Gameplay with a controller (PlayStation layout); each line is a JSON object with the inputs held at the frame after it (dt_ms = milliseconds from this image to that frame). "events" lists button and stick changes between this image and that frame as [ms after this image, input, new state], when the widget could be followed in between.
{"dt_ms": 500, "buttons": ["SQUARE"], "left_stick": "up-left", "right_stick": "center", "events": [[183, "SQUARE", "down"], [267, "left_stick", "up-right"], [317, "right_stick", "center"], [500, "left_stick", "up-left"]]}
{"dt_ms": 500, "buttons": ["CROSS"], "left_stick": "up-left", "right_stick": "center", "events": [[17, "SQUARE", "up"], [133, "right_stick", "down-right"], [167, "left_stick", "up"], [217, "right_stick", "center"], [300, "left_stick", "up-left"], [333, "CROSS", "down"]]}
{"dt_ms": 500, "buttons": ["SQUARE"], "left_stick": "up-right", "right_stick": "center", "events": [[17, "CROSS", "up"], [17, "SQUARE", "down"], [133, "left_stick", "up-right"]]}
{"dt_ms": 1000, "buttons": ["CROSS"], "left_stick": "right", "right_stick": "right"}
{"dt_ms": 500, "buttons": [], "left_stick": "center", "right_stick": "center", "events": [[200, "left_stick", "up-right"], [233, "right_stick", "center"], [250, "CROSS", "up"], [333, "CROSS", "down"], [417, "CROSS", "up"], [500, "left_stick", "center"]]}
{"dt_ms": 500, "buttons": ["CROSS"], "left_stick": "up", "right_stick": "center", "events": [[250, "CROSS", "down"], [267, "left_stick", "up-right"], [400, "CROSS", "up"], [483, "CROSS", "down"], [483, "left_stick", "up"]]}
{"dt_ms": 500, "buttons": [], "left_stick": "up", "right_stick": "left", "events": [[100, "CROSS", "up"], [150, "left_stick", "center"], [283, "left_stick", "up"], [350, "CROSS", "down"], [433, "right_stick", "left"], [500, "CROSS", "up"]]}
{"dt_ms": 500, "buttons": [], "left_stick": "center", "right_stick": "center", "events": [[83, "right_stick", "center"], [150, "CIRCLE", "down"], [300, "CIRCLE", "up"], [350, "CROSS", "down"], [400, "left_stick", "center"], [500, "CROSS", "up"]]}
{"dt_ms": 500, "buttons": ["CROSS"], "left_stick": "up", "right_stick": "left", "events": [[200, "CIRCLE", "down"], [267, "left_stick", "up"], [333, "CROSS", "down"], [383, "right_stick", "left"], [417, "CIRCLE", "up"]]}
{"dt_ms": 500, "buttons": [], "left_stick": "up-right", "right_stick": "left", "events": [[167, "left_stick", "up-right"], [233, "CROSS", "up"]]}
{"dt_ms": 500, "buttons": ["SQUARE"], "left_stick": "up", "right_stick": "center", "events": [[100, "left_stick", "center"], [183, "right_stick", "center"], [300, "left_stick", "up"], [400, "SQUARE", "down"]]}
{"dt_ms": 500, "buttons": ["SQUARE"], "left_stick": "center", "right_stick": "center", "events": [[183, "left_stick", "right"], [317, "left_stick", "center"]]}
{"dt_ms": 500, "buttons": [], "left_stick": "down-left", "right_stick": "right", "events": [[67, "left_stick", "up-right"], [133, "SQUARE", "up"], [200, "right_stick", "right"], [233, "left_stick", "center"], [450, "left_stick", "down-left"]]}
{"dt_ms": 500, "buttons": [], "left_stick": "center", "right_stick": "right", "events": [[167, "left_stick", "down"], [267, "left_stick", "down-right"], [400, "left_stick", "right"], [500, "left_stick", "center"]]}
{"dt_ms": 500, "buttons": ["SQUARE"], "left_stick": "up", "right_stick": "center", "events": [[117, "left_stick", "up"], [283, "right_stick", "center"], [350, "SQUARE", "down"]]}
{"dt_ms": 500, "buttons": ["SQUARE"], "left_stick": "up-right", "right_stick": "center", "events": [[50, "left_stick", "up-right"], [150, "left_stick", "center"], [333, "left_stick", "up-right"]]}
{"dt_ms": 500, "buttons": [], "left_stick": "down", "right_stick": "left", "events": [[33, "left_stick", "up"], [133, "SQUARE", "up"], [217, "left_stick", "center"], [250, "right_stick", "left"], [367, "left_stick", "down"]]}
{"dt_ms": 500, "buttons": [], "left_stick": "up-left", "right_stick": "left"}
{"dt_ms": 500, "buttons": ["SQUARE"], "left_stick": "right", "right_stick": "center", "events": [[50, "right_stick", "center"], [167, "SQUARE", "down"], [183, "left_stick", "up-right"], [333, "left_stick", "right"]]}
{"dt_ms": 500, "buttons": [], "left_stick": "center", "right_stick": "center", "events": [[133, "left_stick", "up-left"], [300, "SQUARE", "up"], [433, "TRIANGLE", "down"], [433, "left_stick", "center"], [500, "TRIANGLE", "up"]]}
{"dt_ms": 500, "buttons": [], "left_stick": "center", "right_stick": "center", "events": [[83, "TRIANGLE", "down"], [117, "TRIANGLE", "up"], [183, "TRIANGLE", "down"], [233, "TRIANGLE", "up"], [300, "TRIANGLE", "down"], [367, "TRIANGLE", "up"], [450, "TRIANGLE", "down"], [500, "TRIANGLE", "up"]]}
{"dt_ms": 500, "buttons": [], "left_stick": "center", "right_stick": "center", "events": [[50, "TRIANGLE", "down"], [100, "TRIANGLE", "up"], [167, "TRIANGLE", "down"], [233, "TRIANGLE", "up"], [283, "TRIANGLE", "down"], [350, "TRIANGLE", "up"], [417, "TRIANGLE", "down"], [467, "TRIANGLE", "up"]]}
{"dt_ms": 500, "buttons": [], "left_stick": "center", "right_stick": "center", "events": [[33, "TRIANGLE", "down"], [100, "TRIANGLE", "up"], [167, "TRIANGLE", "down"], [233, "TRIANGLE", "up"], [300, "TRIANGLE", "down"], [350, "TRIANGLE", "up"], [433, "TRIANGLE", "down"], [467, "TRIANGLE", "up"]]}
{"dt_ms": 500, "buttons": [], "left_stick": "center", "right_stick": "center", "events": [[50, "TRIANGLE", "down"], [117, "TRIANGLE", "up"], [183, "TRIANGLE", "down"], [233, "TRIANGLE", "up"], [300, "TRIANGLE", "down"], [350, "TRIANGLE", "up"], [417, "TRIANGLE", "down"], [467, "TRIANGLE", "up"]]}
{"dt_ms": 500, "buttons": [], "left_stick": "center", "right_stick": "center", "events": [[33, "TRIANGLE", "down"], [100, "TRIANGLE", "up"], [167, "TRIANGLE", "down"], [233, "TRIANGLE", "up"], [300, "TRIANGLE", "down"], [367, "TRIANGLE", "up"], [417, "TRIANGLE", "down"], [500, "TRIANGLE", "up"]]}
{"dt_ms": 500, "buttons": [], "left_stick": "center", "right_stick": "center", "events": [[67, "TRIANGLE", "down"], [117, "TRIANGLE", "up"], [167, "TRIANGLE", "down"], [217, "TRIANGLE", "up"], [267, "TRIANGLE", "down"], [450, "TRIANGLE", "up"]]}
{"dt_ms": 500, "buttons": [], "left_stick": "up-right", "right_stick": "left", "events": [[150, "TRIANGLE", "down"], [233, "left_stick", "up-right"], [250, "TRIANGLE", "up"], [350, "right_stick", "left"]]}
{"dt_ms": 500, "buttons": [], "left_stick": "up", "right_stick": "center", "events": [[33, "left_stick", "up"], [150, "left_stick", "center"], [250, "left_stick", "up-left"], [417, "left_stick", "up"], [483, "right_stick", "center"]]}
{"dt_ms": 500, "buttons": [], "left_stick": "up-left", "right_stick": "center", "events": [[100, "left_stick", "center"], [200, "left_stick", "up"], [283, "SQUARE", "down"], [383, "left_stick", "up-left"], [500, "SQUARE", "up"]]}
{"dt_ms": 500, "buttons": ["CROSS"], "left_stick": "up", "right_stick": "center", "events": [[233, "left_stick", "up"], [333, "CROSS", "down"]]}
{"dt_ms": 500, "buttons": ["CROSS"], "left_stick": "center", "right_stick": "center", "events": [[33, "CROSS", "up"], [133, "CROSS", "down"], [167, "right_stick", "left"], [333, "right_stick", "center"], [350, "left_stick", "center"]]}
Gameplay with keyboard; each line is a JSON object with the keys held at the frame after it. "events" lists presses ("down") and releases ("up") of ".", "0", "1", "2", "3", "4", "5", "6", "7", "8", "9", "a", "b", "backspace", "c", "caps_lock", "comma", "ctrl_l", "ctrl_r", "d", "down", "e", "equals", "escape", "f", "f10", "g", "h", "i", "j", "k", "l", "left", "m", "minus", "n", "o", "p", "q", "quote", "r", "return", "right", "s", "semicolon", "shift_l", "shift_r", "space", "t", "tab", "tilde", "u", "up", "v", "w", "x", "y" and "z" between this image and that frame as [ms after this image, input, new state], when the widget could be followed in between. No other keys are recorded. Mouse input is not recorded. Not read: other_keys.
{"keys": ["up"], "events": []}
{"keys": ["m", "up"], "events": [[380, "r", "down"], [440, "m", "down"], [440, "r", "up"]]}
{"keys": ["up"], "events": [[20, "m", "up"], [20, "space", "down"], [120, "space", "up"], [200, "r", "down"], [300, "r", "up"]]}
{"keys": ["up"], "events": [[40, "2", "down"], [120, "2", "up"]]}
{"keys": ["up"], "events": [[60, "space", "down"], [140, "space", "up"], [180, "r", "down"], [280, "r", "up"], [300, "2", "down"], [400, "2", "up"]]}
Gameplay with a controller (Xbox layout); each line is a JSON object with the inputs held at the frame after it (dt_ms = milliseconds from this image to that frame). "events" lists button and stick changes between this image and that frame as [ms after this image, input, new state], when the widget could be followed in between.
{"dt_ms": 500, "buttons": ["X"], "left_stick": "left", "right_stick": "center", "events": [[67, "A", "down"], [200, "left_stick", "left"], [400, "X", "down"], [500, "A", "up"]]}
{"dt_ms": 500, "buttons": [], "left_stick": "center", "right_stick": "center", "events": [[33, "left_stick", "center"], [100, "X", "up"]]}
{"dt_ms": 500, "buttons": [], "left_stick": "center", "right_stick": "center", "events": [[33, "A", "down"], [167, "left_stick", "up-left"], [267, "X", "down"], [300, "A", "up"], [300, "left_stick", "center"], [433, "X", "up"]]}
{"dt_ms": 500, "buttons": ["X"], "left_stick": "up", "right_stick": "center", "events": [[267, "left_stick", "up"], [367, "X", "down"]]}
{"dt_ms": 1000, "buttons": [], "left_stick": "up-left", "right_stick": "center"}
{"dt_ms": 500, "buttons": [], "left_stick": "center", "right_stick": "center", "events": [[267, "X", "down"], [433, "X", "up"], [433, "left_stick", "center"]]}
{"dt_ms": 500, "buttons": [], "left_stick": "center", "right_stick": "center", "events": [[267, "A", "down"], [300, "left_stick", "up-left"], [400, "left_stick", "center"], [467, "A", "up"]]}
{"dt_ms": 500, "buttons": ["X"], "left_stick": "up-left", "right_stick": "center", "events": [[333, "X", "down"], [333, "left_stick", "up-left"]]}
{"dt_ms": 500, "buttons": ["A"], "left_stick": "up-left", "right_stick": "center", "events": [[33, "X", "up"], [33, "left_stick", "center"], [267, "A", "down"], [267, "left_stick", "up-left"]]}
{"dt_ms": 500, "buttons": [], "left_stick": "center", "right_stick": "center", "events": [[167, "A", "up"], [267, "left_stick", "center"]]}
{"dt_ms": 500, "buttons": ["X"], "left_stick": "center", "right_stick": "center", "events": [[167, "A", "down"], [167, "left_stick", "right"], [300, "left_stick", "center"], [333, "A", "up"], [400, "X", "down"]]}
########################################
*DIRECTIONS*.
For the records above, state the number of lines that contain "CIRCLE", and provide nothing further.

*RESPONSE BOX*.
2